Start of GIVEN DATA
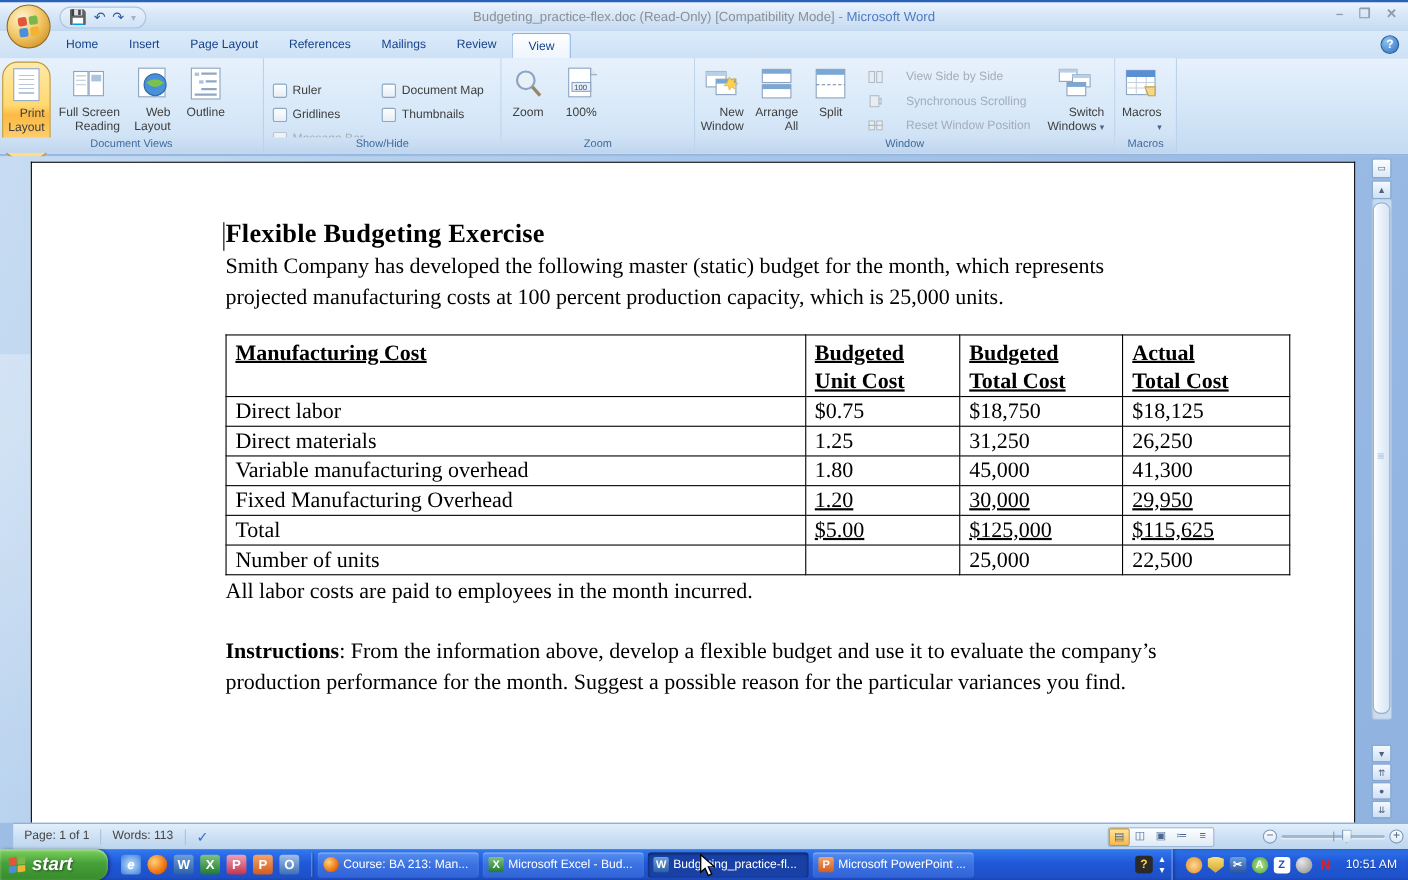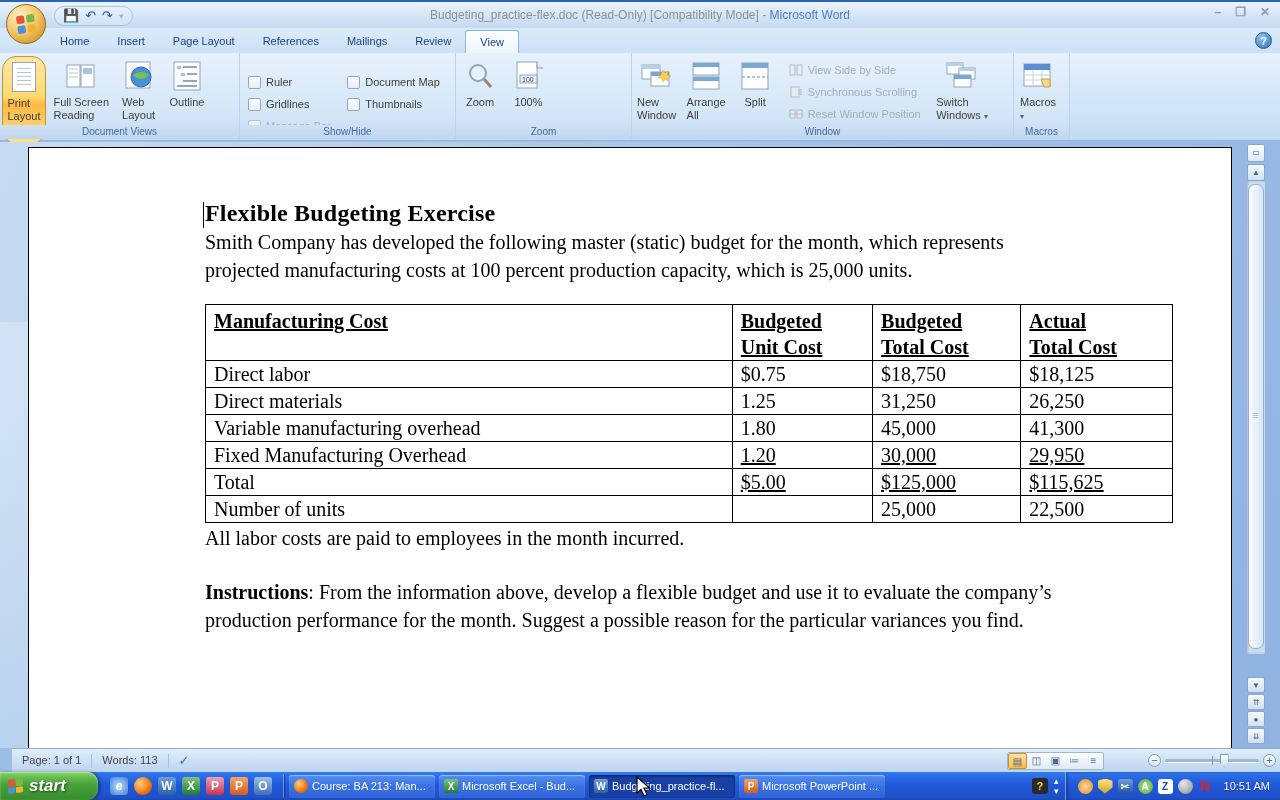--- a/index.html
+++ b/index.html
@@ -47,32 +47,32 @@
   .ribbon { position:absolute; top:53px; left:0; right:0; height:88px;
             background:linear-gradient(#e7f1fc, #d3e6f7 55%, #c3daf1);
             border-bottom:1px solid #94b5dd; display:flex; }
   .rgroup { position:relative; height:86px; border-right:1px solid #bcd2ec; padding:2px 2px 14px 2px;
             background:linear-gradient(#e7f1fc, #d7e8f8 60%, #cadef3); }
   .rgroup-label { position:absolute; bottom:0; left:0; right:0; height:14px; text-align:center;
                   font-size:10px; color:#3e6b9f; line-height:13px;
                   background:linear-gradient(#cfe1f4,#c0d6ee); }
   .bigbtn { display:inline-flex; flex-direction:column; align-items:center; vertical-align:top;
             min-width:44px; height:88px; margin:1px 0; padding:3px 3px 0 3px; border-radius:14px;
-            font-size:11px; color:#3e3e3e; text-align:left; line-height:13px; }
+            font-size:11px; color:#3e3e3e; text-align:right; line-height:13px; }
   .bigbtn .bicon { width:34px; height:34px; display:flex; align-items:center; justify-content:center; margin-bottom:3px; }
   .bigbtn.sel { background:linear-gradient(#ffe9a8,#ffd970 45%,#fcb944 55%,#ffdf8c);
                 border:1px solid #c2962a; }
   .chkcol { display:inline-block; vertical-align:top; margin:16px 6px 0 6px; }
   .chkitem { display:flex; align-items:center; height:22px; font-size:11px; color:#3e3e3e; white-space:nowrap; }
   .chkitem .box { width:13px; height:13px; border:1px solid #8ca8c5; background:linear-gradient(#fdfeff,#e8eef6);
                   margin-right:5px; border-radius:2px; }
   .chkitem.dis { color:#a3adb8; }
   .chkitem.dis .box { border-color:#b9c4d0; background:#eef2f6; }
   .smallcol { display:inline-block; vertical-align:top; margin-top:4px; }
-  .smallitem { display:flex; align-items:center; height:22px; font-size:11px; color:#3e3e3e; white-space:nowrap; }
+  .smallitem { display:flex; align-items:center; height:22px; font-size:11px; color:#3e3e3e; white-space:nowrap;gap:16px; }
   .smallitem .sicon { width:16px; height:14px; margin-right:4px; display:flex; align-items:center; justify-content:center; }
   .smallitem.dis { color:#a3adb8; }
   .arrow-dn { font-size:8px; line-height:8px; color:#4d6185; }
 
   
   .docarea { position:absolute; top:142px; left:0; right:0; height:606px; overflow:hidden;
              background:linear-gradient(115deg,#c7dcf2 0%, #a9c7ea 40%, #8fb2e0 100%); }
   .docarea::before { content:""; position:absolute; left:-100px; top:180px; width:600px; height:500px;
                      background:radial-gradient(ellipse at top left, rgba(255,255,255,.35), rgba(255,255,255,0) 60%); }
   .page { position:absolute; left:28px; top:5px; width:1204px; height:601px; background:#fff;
End of GIVEN DATA
Start of GIVEN DATA
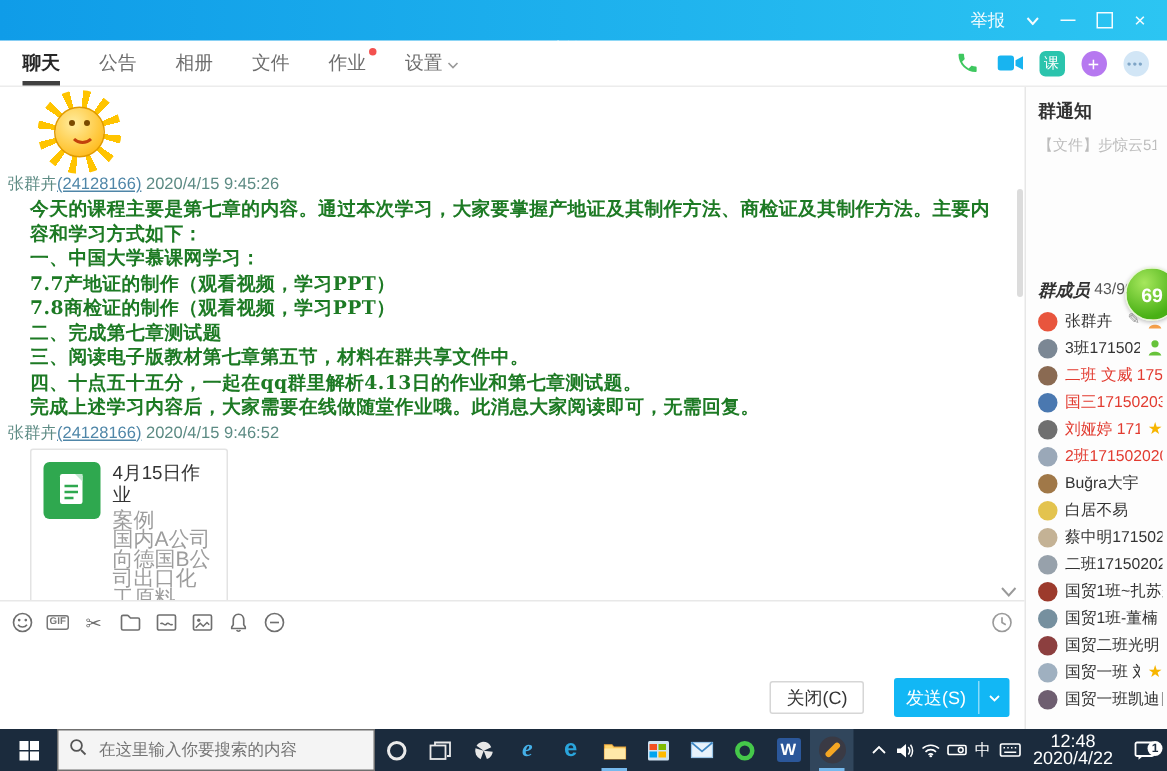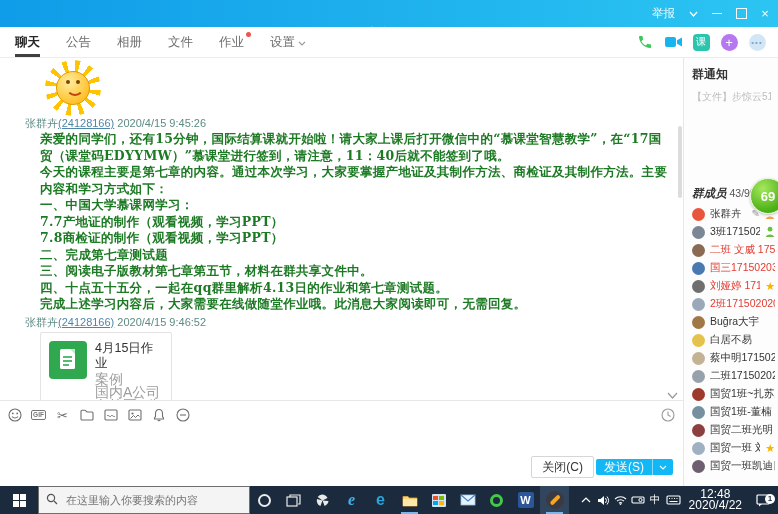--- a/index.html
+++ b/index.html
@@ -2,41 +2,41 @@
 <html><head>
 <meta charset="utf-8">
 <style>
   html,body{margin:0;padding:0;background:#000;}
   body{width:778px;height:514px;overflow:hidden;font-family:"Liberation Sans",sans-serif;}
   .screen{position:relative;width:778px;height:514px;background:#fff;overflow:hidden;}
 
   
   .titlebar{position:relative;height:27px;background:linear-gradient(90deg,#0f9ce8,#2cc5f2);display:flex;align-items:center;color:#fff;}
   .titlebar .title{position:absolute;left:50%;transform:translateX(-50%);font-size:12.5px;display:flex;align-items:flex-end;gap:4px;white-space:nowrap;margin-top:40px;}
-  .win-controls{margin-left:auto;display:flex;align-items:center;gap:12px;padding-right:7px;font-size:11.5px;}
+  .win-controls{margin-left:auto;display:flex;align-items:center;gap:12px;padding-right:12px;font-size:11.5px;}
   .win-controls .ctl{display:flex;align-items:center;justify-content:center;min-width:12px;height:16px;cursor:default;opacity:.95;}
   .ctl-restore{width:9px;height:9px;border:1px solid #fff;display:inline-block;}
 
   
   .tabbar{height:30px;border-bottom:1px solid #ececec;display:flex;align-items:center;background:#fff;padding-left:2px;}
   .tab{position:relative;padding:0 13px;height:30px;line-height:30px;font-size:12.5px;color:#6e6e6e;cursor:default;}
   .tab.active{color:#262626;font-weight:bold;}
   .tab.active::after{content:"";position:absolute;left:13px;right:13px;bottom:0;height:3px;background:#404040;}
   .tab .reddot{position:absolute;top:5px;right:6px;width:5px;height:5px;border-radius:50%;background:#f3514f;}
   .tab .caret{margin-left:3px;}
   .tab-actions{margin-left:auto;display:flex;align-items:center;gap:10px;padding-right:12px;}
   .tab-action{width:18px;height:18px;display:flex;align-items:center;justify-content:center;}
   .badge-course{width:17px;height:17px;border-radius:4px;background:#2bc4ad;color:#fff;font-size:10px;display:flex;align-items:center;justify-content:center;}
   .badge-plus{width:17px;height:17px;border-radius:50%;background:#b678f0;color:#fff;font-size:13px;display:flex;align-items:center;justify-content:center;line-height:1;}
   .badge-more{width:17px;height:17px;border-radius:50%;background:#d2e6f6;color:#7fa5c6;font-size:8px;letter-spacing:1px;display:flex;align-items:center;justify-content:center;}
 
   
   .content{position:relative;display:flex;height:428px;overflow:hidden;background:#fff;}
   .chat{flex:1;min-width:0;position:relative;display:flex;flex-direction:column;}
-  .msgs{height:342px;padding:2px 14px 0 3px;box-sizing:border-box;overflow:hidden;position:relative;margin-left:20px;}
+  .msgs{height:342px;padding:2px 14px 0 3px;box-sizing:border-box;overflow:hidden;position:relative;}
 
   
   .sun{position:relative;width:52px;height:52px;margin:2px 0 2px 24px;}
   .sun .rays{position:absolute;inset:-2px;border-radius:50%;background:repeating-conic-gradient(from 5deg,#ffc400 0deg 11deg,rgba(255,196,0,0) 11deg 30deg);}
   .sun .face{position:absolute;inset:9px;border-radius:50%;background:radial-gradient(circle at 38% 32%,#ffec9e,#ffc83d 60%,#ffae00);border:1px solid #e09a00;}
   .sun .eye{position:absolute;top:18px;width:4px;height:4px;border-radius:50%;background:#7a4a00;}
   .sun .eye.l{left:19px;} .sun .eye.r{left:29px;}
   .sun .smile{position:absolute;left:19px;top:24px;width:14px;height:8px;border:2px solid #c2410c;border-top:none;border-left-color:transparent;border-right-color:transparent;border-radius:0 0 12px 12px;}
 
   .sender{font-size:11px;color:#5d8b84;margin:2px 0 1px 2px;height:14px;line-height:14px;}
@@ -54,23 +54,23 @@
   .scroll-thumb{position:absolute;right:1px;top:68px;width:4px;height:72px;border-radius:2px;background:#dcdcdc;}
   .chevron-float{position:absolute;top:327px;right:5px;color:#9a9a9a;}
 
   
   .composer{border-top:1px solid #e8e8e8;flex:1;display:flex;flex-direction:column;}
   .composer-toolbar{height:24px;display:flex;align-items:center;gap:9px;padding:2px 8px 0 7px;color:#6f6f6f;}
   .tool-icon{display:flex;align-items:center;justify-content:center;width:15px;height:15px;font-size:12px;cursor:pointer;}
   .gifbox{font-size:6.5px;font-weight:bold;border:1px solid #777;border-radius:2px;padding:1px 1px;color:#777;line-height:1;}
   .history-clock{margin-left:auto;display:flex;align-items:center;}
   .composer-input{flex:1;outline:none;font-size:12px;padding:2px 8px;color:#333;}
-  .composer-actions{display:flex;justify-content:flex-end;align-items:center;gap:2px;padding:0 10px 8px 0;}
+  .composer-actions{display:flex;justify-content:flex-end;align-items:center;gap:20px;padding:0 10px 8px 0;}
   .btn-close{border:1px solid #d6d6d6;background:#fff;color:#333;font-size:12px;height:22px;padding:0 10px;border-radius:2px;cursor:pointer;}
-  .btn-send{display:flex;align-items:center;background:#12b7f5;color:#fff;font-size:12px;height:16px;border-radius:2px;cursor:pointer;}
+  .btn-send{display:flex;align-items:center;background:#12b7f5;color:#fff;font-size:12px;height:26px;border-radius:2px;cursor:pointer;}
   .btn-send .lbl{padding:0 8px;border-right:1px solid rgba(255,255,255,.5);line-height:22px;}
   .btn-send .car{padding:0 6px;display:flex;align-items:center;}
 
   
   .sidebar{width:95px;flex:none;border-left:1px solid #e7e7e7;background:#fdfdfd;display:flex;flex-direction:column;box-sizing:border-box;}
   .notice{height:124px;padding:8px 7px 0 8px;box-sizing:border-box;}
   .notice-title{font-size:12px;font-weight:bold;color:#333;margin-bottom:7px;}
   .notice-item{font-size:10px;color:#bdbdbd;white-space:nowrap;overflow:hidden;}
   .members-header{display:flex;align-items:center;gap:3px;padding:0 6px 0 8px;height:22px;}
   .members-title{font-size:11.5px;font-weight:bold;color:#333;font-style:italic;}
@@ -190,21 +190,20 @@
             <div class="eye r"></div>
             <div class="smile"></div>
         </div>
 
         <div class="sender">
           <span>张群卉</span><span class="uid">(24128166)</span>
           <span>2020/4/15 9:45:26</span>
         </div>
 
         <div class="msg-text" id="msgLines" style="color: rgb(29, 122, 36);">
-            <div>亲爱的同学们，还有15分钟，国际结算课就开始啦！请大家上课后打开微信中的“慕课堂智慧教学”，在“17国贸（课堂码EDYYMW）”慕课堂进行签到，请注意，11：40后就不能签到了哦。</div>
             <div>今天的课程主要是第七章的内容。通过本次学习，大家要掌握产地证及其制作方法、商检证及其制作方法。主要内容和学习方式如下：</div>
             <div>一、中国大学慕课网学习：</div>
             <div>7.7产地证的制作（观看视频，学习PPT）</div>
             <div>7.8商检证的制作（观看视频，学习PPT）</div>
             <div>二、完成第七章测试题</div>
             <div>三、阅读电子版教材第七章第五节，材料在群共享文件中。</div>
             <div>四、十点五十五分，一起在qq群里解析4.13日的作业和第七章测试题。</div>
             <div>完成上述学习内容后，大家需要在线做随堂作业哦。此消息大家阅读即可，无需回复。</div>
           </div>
End of GIVEN DATA
Search the material for the string "cursor" and show every line that has it.

#### EXERCISE RESULT
   .win-controls .ctl{display:flex;align-items:center;justify-content:center;min-width:12px;height:16px;cursor:default;opacity:.95;}
   .tab{position:relative;padding:0 13px;height:30px;line-height:30px;font-size:12.5px;color:#6e6e6e;cursor:default;}
   .tool-icon{display:flex;align-items:center;justify-content:center;width:15px;height:15px;font-size:12px;cursor:pointer;}
   .btn-close{border:1px solid #d6d6d6;background:#fff;color:#333;font-size:12px;height:22px;padding:0 10px;border-radius:2px;cursor:pointer;}
-  .btn-send{display:flex;align-items:center;background:#12b7f5;color:#fff;font-size:12px;height:16px;border-radius:2px;cursor:pointer;}
+  .btn-send{display:flex;align-items:center;background:#12b7f5;color:#fff;font-size:12px;height:26px;border-radius:2px;cursor:pointer;}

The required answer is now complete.